▸ DOCUMENT PASSAGE
Hitler’s Holocaust in the Soviet Union, Berlin exhibition


This video says about itself:

Germany: Steinmeier opens exhibit on Nazi Germany’s ‘forgotten’ Soviet Union holocaust

27 September 2016

German Foreign Minister Frank-Walter Steinmeier opened an exhibition titled “Mass shootings, the Holocaust from the Baltic to the Black Sea 1941-1944″ in the Topography of Terror museum, in Berlin, on Tuesday.

By Verena Nees in Germany:

Berlin exhibition—“Mass Shootings: The Holocaust from the Baltic to the Black Sea 1941-1944”

28 October 2016

Mass Shootings: The Holocaust from the Baltic to the Black Sea 1941–1944, September 28, 2016–March 17, 2017

A small, but nonetheless very significant exhibition—75 years after the invasion of the Soviet Union and the massacre of thousands of Jews at Babi Yar in Ukraine—is currently on display at the Berlin Documentation Centre, a history museum in Berlin located on the site where the Gestapo and SS had their headquarters from 1933 to 1945. The Documentation Centre displays documents, photos, videos and audio exhibitions related to the Nazi crimes.

▸ TASK OBJECTIVE
Quote, word for word, the part of the piece on the Berlin Holocaust exhibition that opens with the words containing "27 September 2016" and closes with "Berlin, on Tuesday.".

▸ RECORD EXTRACTS
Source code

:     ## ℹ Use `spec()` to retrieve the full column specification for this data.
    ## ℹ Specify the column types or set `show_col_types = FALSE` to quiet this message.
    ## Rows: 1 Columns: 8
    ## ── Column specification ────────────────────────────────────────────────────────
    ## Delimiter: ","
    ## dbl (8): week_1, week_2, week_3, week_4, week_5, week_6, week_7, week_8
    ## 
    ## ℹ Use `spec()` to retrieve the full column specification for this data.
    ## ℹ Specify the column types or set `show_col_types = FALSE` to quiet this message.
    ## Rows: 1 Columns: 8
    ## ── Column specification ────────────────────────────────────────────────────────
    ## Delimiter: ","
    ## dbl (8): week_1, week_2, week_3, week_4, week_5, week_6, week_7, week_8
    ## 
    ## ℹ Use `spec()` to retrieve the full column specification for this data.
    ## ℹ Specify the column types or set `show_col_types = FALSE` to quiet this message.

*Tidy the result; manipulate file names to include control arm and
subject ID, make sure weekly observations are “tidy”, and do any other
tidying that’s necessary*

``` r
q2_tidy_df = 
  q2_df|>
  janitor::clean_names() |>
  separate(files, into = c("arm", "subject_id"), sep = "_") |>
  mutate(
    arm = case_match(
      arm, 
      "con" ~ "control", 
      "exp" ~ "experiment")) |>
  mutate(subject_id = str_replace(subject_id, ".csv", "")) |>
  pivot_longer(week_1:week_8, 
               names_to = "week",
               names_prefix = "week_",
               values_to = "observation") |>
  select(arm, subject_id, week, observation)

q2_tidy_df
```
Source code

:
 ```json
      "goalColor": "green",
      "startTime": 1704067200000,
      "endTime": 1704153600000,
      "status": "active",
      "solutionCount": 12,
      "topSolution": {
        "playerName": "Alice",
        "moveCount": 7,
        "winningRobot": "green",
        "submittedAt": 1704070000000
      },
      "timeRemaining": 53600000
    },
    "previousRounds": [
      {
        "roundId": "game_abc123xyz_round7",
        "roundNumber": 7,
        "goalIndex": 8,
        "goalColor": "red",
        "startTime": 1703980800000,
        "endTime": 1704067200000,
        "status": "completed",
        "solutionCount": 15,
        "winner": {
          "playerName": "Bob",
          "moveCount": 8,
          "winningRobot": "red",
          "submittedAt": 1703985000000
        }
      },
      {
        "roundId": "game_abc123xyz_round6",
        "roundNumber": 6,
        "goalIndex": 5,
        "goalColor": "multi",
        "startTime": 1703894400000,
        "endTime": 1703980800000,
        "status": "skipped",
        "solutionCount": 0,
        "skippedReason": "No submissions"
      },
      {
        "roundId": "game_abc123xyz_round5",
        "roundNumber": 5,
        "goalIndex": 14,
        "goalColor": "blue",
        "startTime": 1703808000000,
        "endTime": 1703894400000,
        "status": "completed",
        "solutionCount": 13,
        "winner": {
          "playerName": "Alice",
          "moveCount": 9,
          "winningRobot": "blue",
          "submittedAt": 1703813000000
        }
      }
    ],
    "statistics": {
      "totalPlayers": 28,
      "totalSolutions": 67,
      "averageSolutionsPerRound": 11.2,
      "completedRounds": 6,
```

▸ ANSWER SPACE
27 September 2016

German Foreign Minister Frank-Walter Steinmeier opened an exhibition titled “Mass shootings, the Holocaust from the Baltic to the Black Sea 1941-1944″ in the Topography of Terror museum, in Berlin, on Tuesday.